Mas há outra coisa que me ocorre, sempre que me desloco a Lisboa. Se não houvesse poder local (com todas as virtudes e vícios que cada Executivo possa contaminar para o interior da instituição), só existiriam, em bom rigor, duas cidades em Portugal, Lisboa e Porto, que continuariam os eternos arrufos, esses sim, provincianamente rivalistas: «eu sou melhor do que tu» e «não, não, eu é que sou a capital».
E tudo o resto seria, no assombroso dizer do obtuso lisboeta comum, «uma imensa paisagem». Talvez subsistissem algumas bolsas de população aqui e ali, justificadas pelo seu interesse arqueológico ou estratégico (para enterrar lixo ou para passar um fim-de-semana exótico).
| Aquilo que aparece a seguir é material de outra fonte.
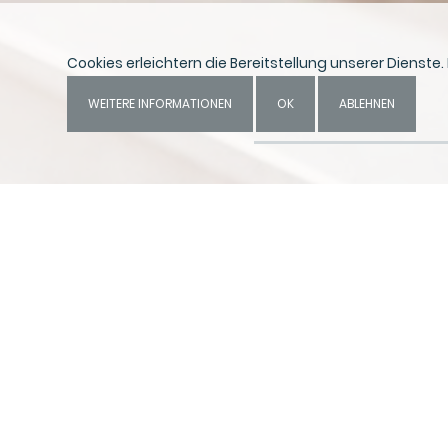
Cookies erleichtern die Bereitstellung unserer Dienste
WEITERE INFORMATIONEN
OK
ABLEHNEN
dass Ihre IT sicher ist?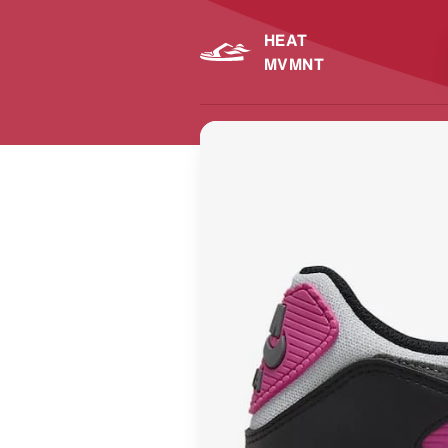
HEAT
MVMNT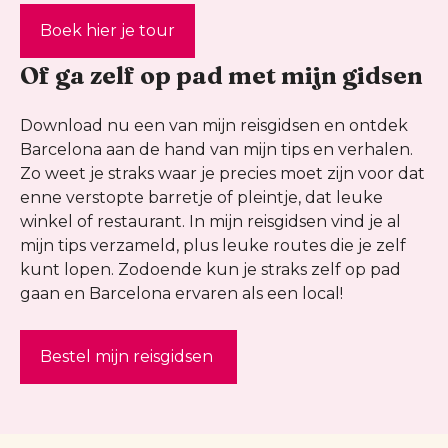
Boek hier je tour
Of ga zelf op pad met mijn gidsen
Download nu een van mijn reisgidsen en ontdek
Barcelona aan de hand van mijn tips en verhalen.
Zo weet je straks waar je precies moet zijn voor dat
enne verstopte barretje of pleintje, dat leuke
winkel of restaurant. In mijn reisgidsen vind je al
mijn tips verzameld, plus leuke routes die je zelf
kunt lopen. Zodoende kun je straks zelf op pad
gaan en Barcelona ervaren als een local!
Bestel mijn reisgidsen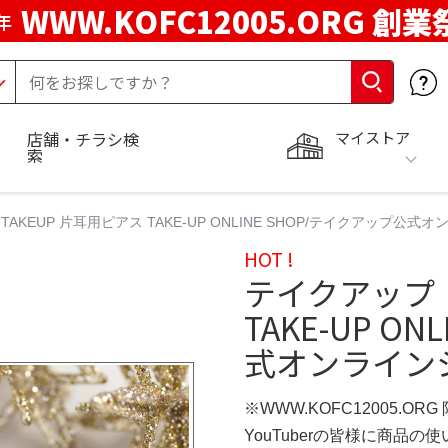
WWW.KOFC12005.ORG 創業
年
マイストア
店舗・チラシ検
索
KEUP 片耳用ピアス TAKE-UP ONLINE SHOP/テイクアップ公式オンラ
HOT !
テイクアップ 
TAKE-UP O
式オンラインショ
※WWW.KOFC12005.OR
YouTuberの皆様に商品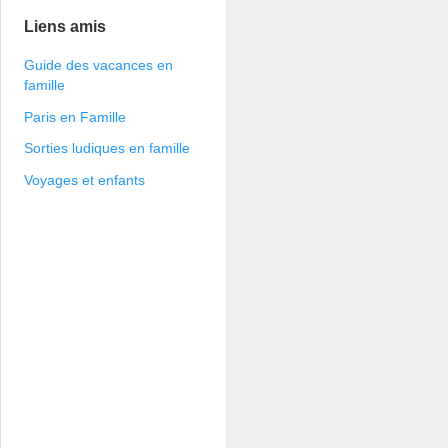
Liens amis
Guide des vacances en
famille
Paris en Famille
Sorties ludiques en famille
Voyages et enfants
É esse o caminho que seguimos, uma vez mais, contrariamente a todas as tendências dos nossos primos europeus, «aqueles que tiveram sorte na vida»...
Na verdade, nunca pude compreender para que precisa Lisboa de uma Câmara Municipal, quando tem o Terreiro do Paço só para si. E por isso, é-me sempre estranho conceber um país equilibrado, com igualdade de oportunidades, igualdade de acessos e o mais importante, solidário nas suas formas de relacionamento.
Se não somos assim no plano interno, porque razão e com que legitimidade havemos de reclamar dos primos europeus a sua solidariedade através de mais fundos de coesão, distribuídos sem lei nem roque como se tivessem sido produto de um saque?
Se não somos assim no plano interno, porque razão e com que legitimidade havemos de reclamar dos primos europeus a sua solidariedade através de mais fundos de coesão, distribuídos sem lei nem roque como se tivessem sido produto de um saque?
1 comentário:
Olá Alexandre, querido amigo.
às vezes (mais do que seria de esperar, seguramente) surpreendo-me com a similaridade dos pontos de vista que temos em comum sobre tantos aspectos da vida e do pensamento.
Sobre esta questão da macrocefalia que padece o nosso incauto país natal, protagonizada por Lisboa, tenho andando a fazer campanha oral aqui pelas terras de Barcelona, e, realmente, a minha perspectiva é bastante aparentada com a tua.
O meu ódio, porém, contra o que Lisboa representa, é mais profundo que o teu, porque ao ter vivido oito anos nessa cidade convivi de perto com a ignorância dos seus nativos, que não sabem distinguir Évora de Aveiro, e para quem realmente a equidistância não existe: se vives em Coimbra, ir a Lisboa são SÓ duas horas de viagem; para quem vive em Lisboa a questão põe-se de outra forma: Coimbra fica a duas LONGAS horas de viagem. É uma distância simbólica.
Em todo o caso, a existência da Câmara Municipal de Lisboa justifica-se - justamente - por motivos de pragmática de Estado: servem como lugar de estágio para os futuros magistrados da nação (vide Sampaio, Santana Lopes...).
Pergunto-me de donde virá esta proximidade que partilhamos nas nossas vidências - seguramente algo terá que ver com as nossas vivências. Até logo, Alexandre também.